What you will do:
Copy each line below that includes "Profile".

◆ ◆ ◆ ◆

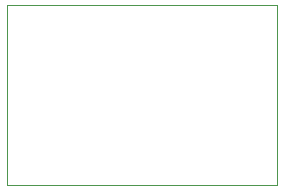
<source format=gbr>
%TF.GenerationSoftware,KiCad,Pcbnew,6.0.7-f9a2dced07~116~ubuntu20.04.1*%
%TF.CreationDate,2022-10-31T14:46:48+01:00*%
%TF.ProjectId,sgp41_board,73677034-315f-4626-9f61-72642e6b6963,rev?*%
%TF.SameCoordinates,Original*%
%TF.FileFunction,Profile,NP*%
%FSLAX46Y46*%
G04 Gerber Fmt 4.6, Leading zero omitted, Abs format (unit mm)*
G04 Created by KiCad (PCBNEW 6.0.7-f9a2dced07~116~ubuntu20.04.1) date 2022-10-31 14:46:48*
%MOMM*%
%LPD*%
G01*
G04 APERTURE LIST*
%TA.AperFunction,Profile*%
%ADD10C,0.100000*%
%TD*%
G04 APERTURE END LIST*
D10*
X99060000Y-30480000D02*
X121920000Y-30480000D01*
X121920000Y-30480000D02*
X121920000Y-45720000D01*
X121920000Y-45720000D02*
X99060000Y-45720000D01*
X99060000Y-45720000D02*
X99060000Y-30480000D01*
M02*

</source>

◆ ◆ ◆ ◆

Exercise answer:
%TF.FileFunction,Profile,NP*%
%TA.AperFunction,Profile*%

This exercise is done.